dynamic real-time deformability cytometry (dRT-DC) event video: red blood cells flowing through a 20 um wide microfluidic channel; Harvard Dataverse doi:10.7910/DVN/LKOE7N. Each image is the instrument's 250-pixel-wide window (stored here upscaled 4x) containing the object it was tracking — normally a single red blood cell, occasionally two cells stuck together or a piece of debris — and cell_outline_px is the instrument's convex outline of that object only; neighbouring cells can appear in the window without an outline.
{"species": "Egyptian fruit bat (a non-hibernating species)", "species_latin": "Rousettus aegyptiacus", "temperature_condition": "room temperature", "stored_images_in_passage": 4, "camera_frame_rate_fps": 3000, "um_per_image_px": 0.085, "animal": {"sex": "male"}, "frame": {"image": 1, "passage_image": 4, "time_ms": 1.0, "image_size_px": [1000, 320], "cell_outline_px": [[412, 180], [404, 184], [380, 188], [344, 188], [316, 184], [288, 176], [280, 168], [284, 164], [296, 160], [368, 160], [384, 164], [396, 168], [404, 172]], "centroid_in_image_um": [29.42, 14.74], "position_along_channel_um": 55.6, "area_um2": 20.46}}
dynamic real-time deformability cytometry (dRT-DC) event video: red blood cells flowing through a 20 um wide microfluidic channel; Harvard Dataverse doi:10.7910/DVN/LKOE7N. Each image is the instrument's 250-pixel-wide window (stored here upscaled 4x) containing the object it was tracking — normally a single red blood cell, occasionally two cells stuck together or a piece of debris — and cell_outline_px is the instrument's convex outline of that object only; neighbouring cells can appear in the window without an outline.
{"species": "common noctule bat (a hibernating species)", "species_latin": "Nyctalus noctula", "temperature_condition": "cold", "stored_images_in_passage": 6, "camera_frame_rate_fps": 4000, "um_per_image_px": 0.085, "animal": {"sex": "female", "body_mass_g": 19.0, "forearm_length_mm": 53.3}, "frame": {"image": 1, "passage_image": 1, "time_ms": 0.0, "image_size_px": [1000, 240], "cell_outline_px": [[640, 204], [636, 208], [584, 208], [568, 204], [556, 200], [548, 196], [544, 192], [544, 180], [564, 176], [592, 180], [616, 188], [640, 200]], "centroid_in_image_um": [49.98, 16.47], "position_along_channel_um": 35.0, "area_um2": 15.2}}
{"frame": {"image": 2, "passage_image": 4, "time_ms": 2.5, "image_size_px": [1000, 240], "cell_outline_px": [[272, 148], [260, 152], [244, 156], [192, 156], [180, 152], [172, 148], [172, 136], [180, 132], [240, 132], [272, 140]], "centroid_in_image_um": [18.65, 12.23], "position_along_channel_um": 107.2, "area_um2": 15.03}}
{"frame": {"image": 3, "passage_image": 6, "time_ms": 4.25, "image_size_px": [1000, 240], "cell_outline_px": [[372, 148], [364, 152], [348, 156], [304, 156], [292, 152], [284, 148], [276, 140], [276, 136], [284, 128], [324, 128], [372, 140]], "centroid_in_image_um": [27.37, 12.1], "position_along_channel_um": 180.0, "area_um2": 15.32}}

* [What is required]: The lines above should be duplicated exactly.

* [Result for this exercise]:
dynamic real-time deformability cytometry (dRT-DC) event video: red blood cells flowing through a 20 um wide microfluidic channel; Harvard Dataverse doi:10.7910/DVN/LKOE7N. Each image is the instrument's 250-pixel-wide window (stored here upscaled 4x) containing the object it was tracking — normally a single red blood cell, occasionally two cells stuck together or a piece of debris — and cell_outline_px is the instrument's convex outline of that object only; neighbouring cells can appear in the window without an outline.
{"species": "Egyptian fruit bat (a non-hibernating species)", "species_latin": "Rousettus aegyptiacus", "temperature_condition": "room temperature", "stored_images_in_passage": 4, "camera_frame_rate_fps": 3000, "um_per_image_px": 0.085, "animal": {"sex": "male"}, "frame": {"image": 1, "passage_image": 4, "time_ms": 1.0, "image_size_px": [1000, 320], "cell_outline_px": [[412, 180], [404, 184], [380, 188], [344, 188], [316, 184], [288, 176], [280, 168], [284, 164], [296, 160], [368, 160], [384, 164], [396, 168], [404, 172]], "centroid_in_image_um": [29.42, 14.74], "position_along_channel_um": 55.6, "area_um2": 20.46}}
dynamic real-time deformability cytometry (dRT-DC) event video: red blood cells flowing through a 20 um wide microfluidic channel; Harvard Dataverse doi:10.7910/DVN/LKOE7N. Each image is the instrument's 250-pixel-wide window (stored here upscaled 4x) containing the object it was tracking — normally a single red blood cell, occasionally two cells stuck together or a piece of debris — and cell_outline_px is the instrument's convex outline of that object only; neighbouring cells can appear in the window without an outline.
{"species": "common noctule bat (a hibernating species)", "species_latin": "Nyctalus noctula", "temperature_condition": "cold", "stored_images_in_passage": 6, "camera_frame_rate_fps": 4000, "um_per_image_px": 0.085, "animal": {"sex": "female", "body_mass_g": 19.0, "forearm_length_mm": 53.3}, "frame": {"image": 1, "passage_image": 1, "time_ms": 0.0, "image_size_px": [1000, 240], "cell_outline_px": [[640, 204], [636, 208], [584, 208], [568, 204], [556, 200], [548, 196], [544, 192], [544, 180], [564, 176], [592, 180], [616, 188], [640, 200]], "centroid_in_image_um": [49.98, 16.47], "position_along_channel_um": 35.0, "area_um2": 15.2}}
{"frame": {"image": 2, "passage_image": 4, "time_ms": 2.5, "image_size_px": [1000, 240], "cell_outline_px": [[272, 148], [260, 152], [244, 156], [192, 156], [180, 152], [172, 148], [172, 136], [180, 132], [240, 132], [272, 140]], "centroid_in_image_um": [18.65, 12.23], "position_along_channel_um": 107.2, "area_um2": 15.03}}
{"frame": {"image": 3, "passage_image": 6, "time_ms": 4.25, "image_size_px": [1000, 240], "cell_outline_px": [[372, 148], [364, 152], [348, 156], [304, 156], [292, 152], [284, 148], [276, 140], [276, 136], [284, 128], [324, 128], [372, 140]], "centroid_in_image_um": [27.37, 12.1], "position_along_channel_um": 180.0, "area_um2": 15.32}}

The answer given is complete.